The administration is currently moving forward with three separate initiatives.

The first of these is implementing a sustainability committee on campus.

According to Jonathan Smith, vice president and executive assistant to the president, “It [the sustainability committee] will communicate with the campus the activities that are taking place.”

Additionally, the committee will be charged with setting priorities for energy projects and conservation and will provide a forum for discussion about how to best improve JCU’s sustainability efforts.

Senior Brad Bartelme, vice president of the environmental issues group on campus, feels that the University has to do more to make the University greener.

“Our sustainability report card gave the administration an ‘F,’ and rightly so. They have made no effort to get the student body involved and everything is done behind closed doors,” said Barelme.

The administration hopes to change this feeling with the sustainability committee.

The committee will be comprised of interested students, as well as faculty and administration.

Smith said that the Rev. Robert Niehoff, president of JCU, will announce the formation of the committee soon. At that time Niehoff will also announce who is on the committee.

In addition to the sustainability committee, JCU has also joined the Collegiate Sustainability Practices Consortium. The consortium includes Baldwin-Wallace College, Case Western Reserve University, Cleveland State University, Cuyahoga Community College and Oberlin College.

Associate Vice President of Facilities Carol Dietz, who is a JCU representative to the consortium, said, “We share information about the best practices to achieve sustainability. We each commit to an examination of our practices to measure our carbon footprint.”

According to Dietz, the group discusses a different topic each month, including energy, food purchasing, storm water management, landscaping, leadership opportunities and marketing.

The school representatives meet once a month for seven or eight months. They meet at a different campus each time in order to see how different schools approach sustainability. JCU is set to host the consortium in April.

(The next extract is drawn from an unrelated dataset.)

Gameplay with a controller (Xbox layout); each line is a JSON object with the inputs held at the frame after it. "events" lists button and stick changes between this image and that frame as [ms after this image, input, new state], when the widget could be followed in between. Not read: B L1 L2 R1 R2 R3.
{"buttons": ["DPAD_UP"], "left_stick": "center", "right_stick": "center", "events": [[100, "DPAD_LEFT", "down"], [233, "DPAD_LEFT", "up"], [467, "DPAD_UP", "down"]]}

The last of JCU’s recent green initiatives is to become an affiliate member of University Clean Energy Alliance of Ohio (UCEAO). The UCEAO promotes research and education in environmental issues.

According to Smith, the affiliate members are looking into how they can partner with the research universities in the UCEAO.

“We’re looking into internships and faculty and student research opportunities,” said Smith.

The new initiatives being implemented will not cost JCU anything.

Smith hopes that these initiatives are seen as a positive step for the University and community.

“I think with these initiatives, the community awareness on sustainability will increase and these are small incremental steps we can take to achieve it [sustainability],” said Smith.